##### Given data

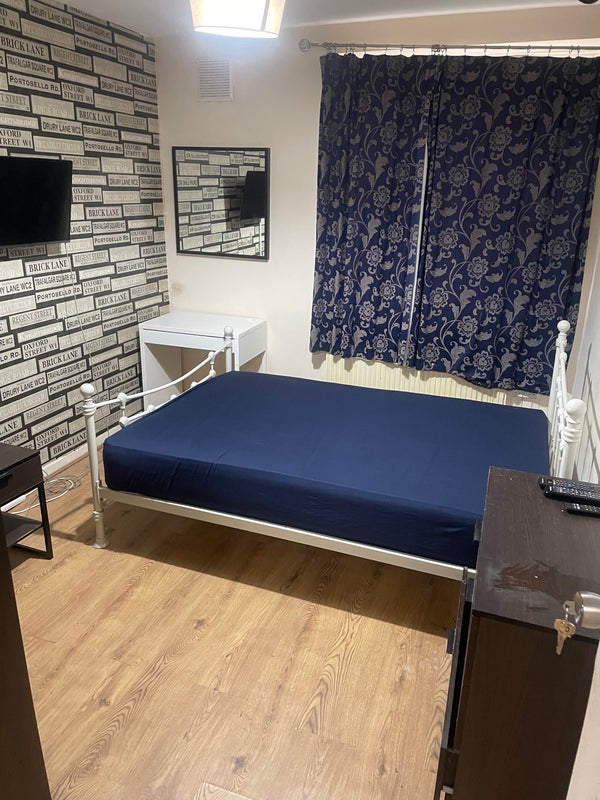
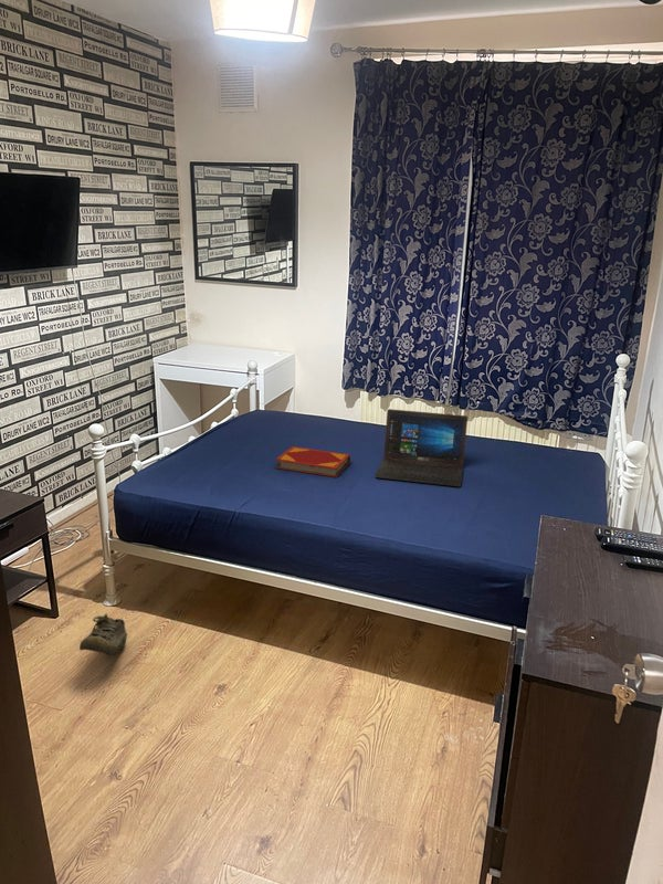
+ shoe [78,612,128,655]
+ hardback book [274,445,351,478]
+ laptop [373,408,469,487]
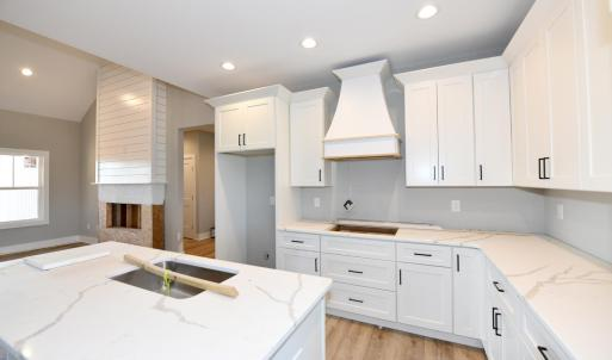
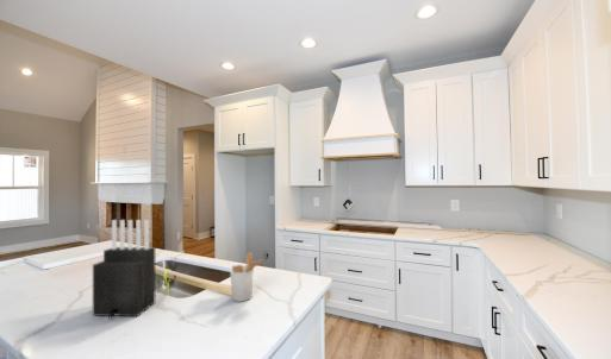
+ knife block [92,219,156,321]
+ utensil holder [229,251,266,303]
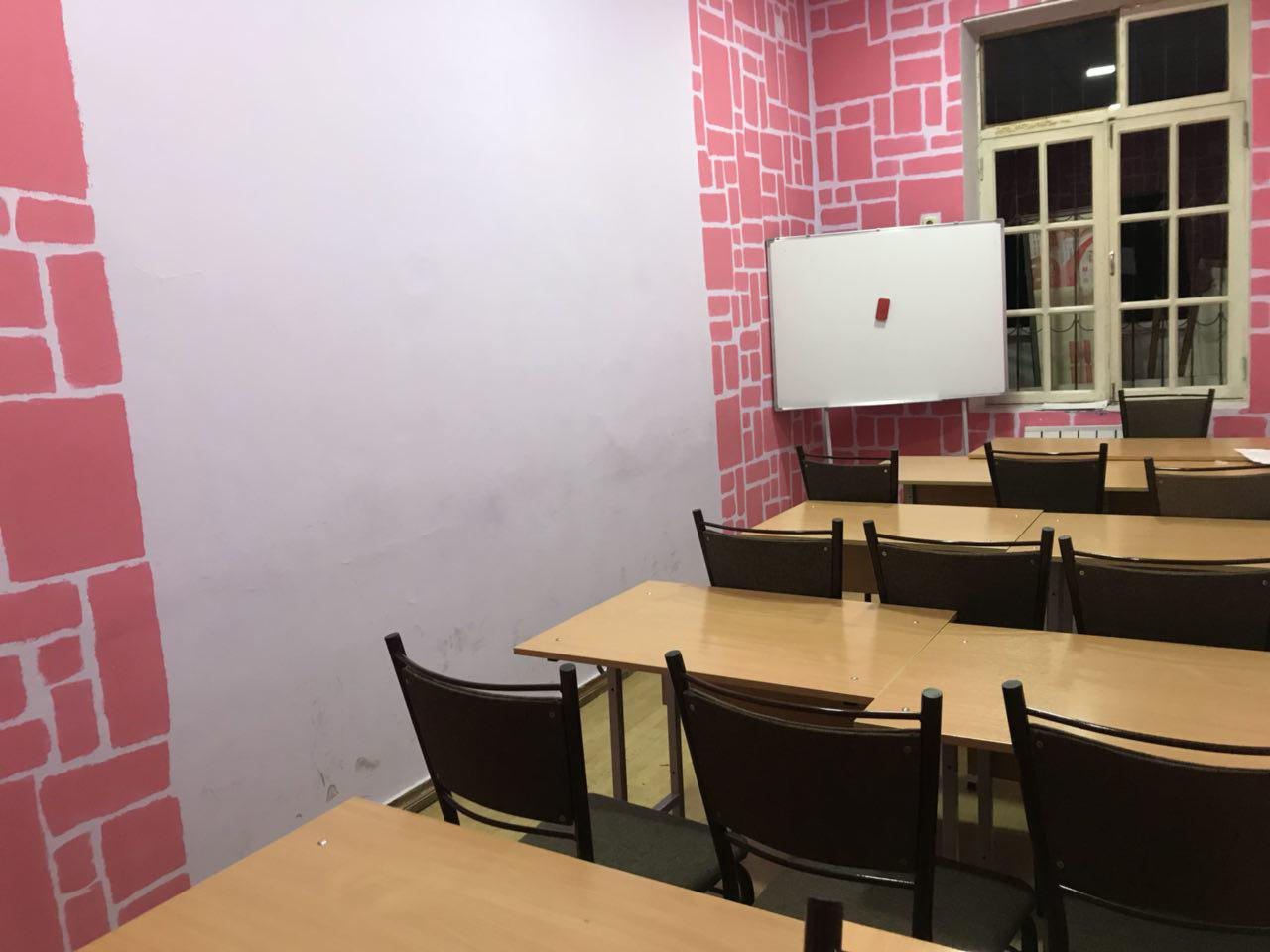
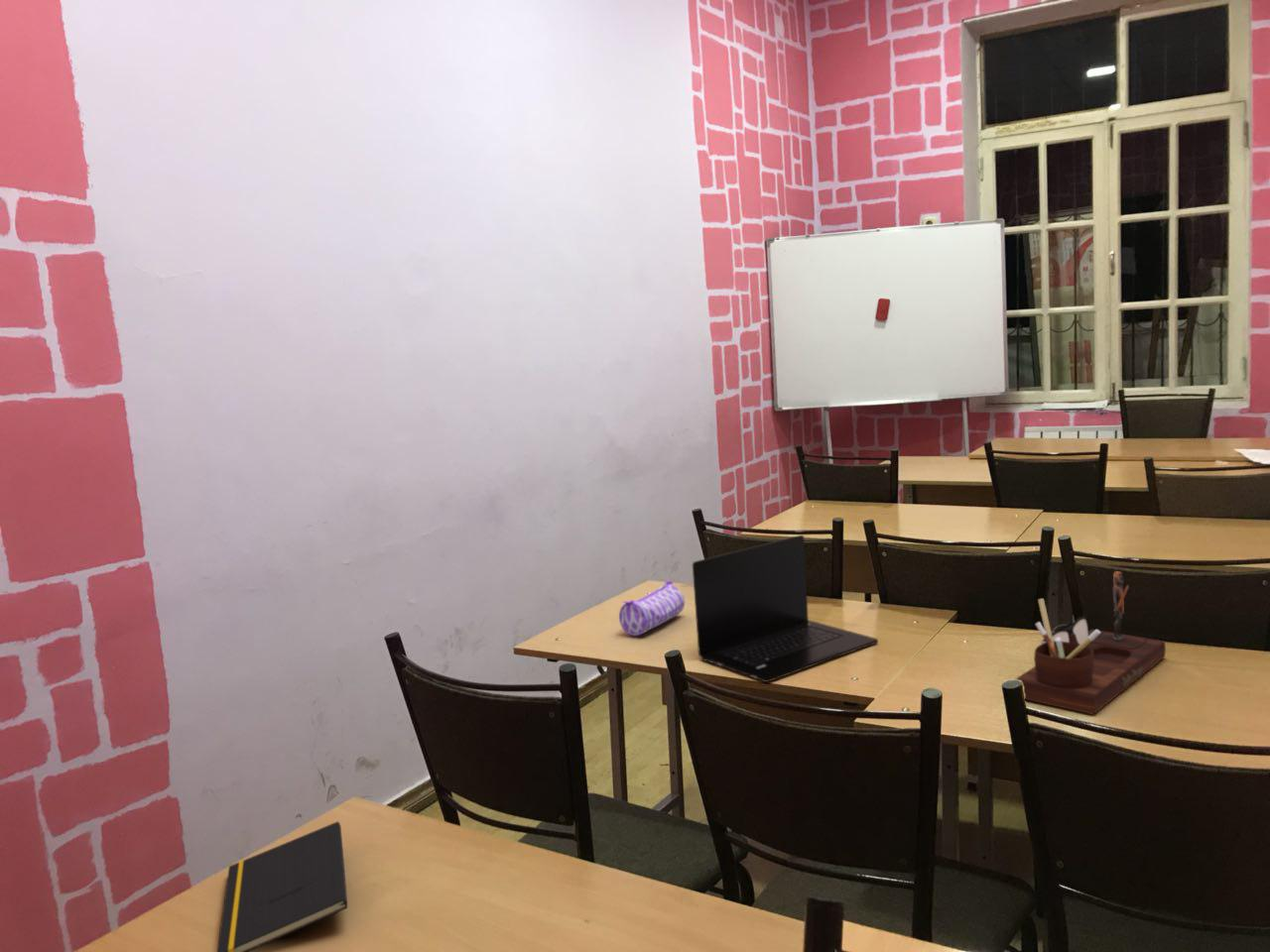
+ notepad [216,820,348,952]
+ pencil case [618,580,686,637]
+ desk organizer [1015,570,1167,715]
+ laptop [692,535,879,683]
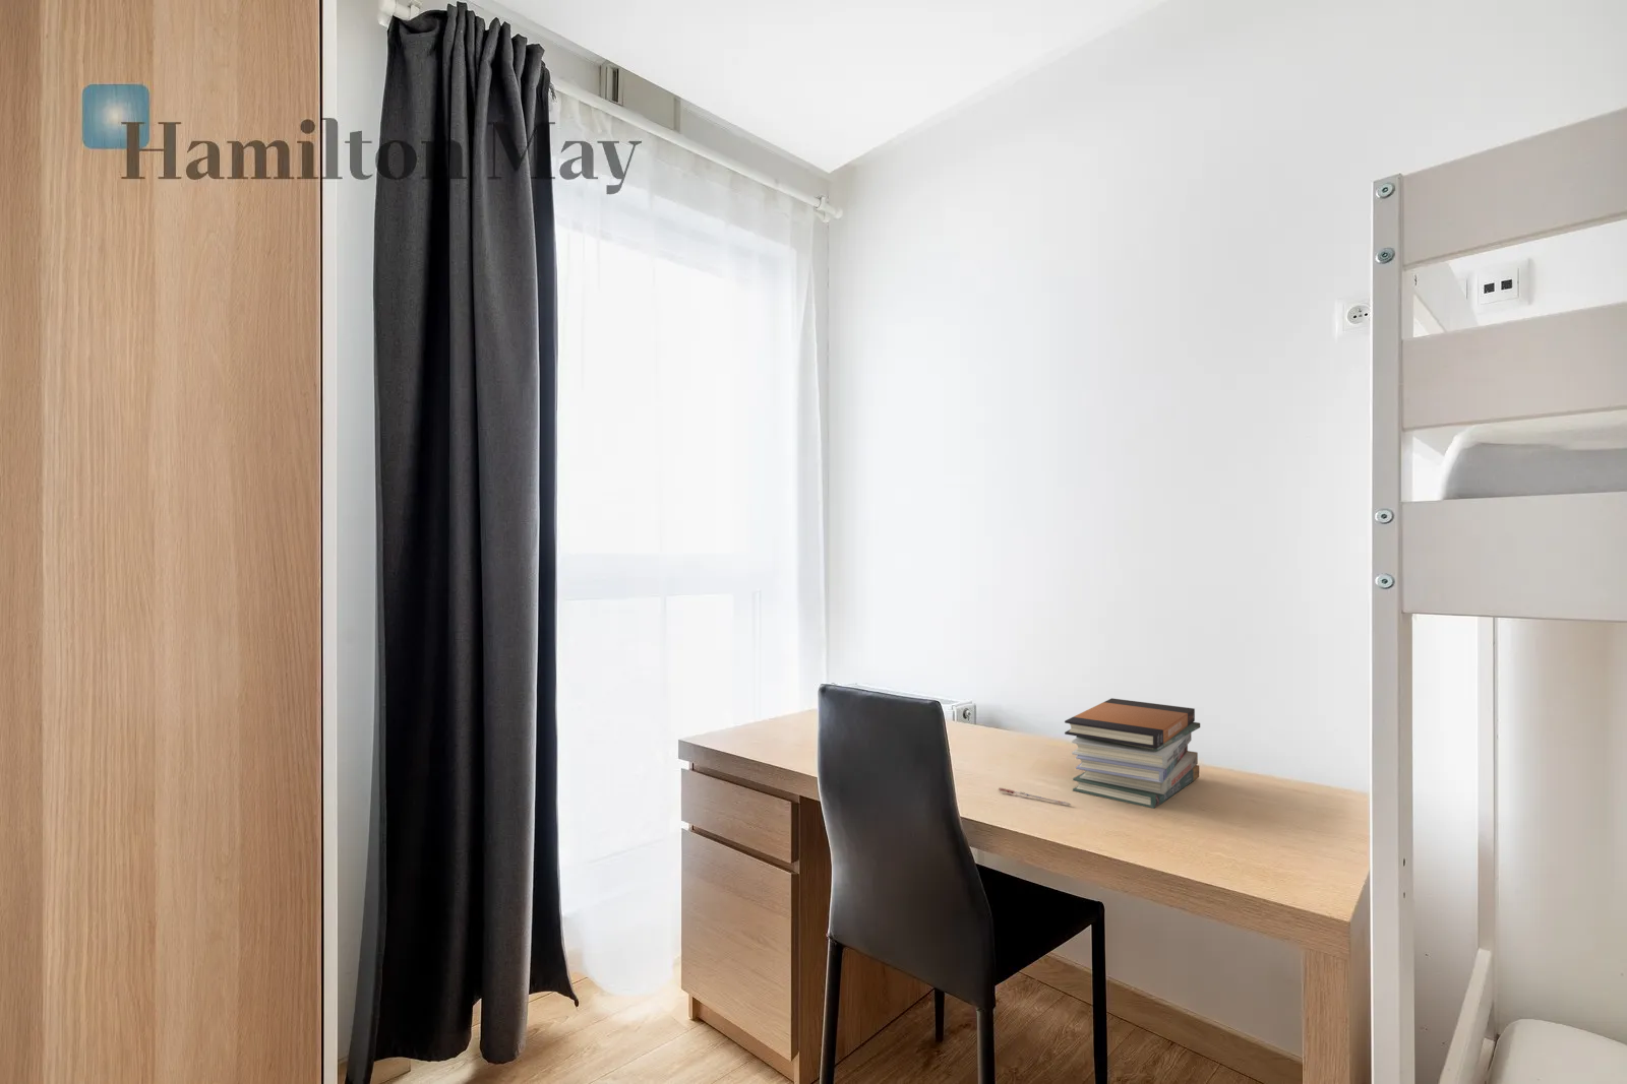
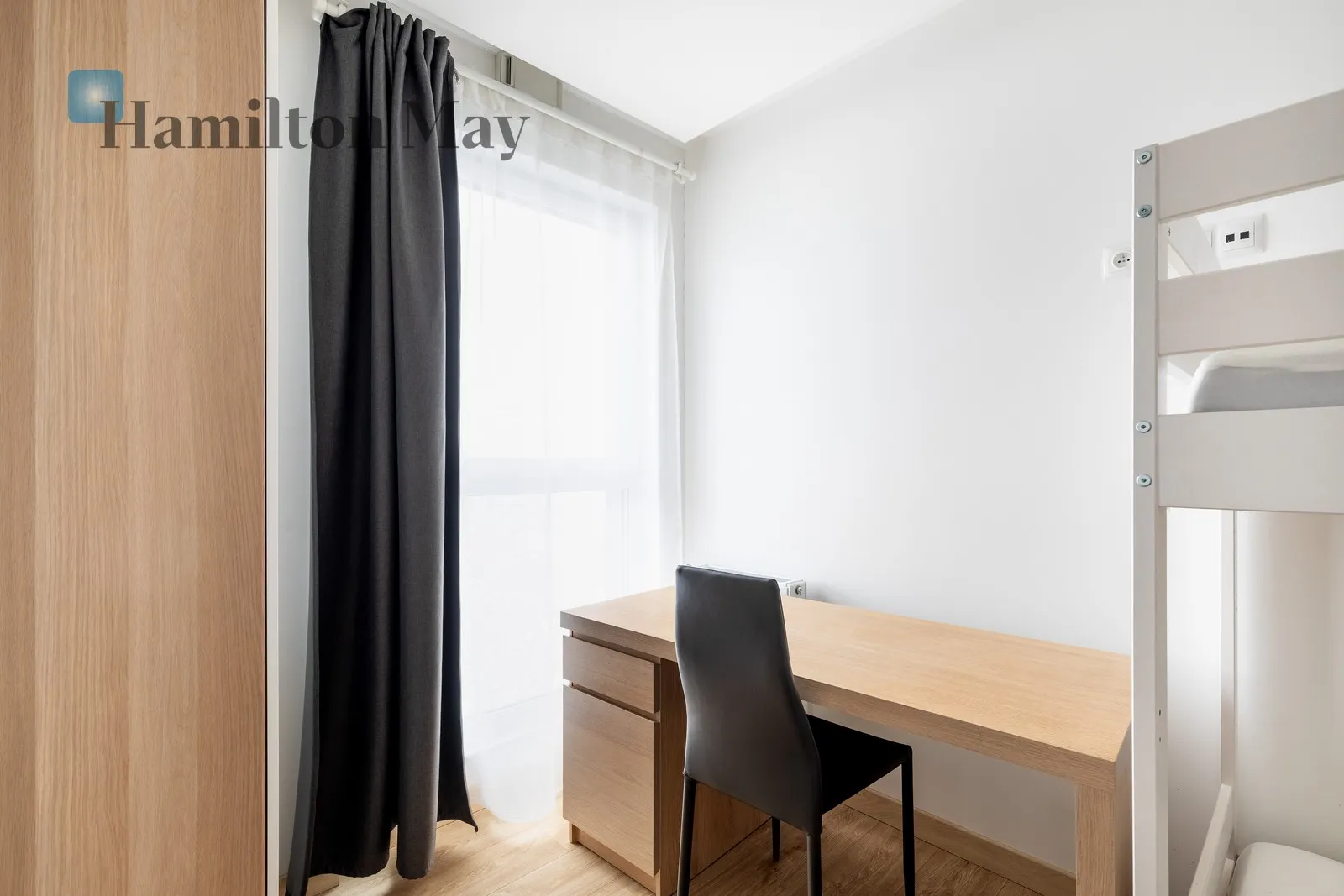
- book stack [1064,697,1201,809]
- pen [998,788,1071,806]
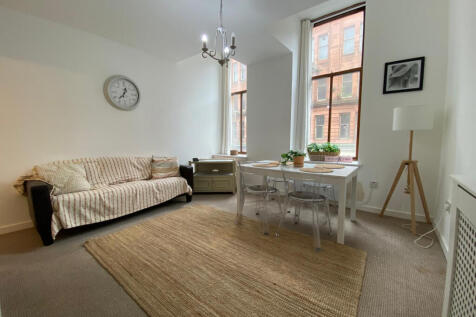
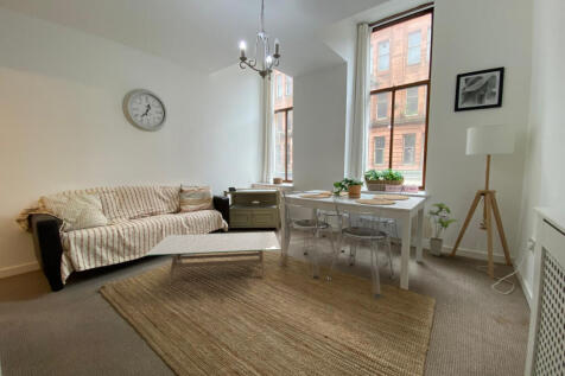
+ coffee table [145,231,282,286]
+ house plant [426,202,461,257]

##########

Instructions for the task:
Using the listing, filter for "laptop" and return the matching lines.

Response for this exercise:
+ laptop [373,408,469,487]
+ laptop [692,535,879,683]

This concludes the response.